1.picc.1.1.bcl.1-1.0.0.0-string quartet

Abbreviations (PDF)

Publisher

Boosey & Hawkes

Territory
This work is available from Boosey & Hawkes for the world.

Availability

Composer's Notes

Night Conjure-Verse is a song cycle to two poems by James Joyce. Its world premiere took place in San Francisco in 1966. The first idea and much of the ensuing technical apparatus for the piece came from the poetic image of the second poem, which is a mirror commenting on what has been reflected in it. That idea was to oppose two like voices — a soprano — the 'real' voice (the actual events before the mirror), and a counter-tenor — the 'false' voice (the reflection in the mirror). Both have the same range of notes although a very different tone quality. This had to be modified (because a countertenor is often hard to find) to soprano versus mezzo-soprano.

When I began to compose, the idea of mirror reflection expanded into technical means; that is, both poetic image and technic became, in my mind, the same — a symbiosis I find necessary before I can set any poem. To be specific: musical passages are followed by their mirror versions, in both small details and over long sections; two opposing sonority groups — string quartet verses wind septet employed behind the two opposing voices; extremely high tessitura in general is used in all parts to suggest flashes of light from a mirror. There is frequent splintering of syllables of the text and retrograding of the text.

The setting of the first poem, Simples, I composed last and thought of it as another 'light' poem, although a much softer, more mysterious 'moonlight' in contrast to the glaring mirror reflections of 'A Memory..." It, too, abounds in much retrograded motion (rhythmic and melodic) as well as canonic chasing of similar lines — though here with a more playful, delicate, 'moonlighting' quality.
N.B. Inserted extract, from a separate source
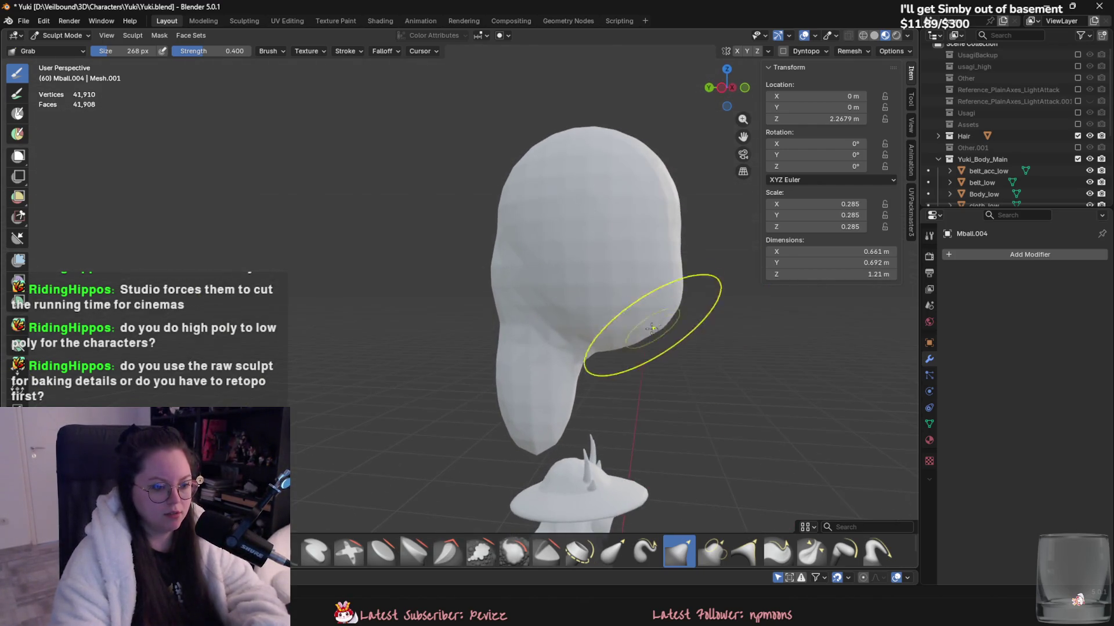
left_click_drag(642, 323, 635, 237)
I composed Night Conjure-Verse like one puts together a mosaic or jigsaw puzzle. At first I gathered together seven or eight notebooks full of little ideas or different version of the same idea, with no idea where they would eventually fit. As the pressure of so much material on my hands 'without a home' increased, so would my instincts suddenly snap different bits together and this, in turn, would suggest other large fittings — and so it went in different spots all over the piece at once. Perhaps the only guiding hand through it all was the text (like the picture of the completed jigsaw on every puzzle cover) to which the different tiny elements would adhere in more and more profusion.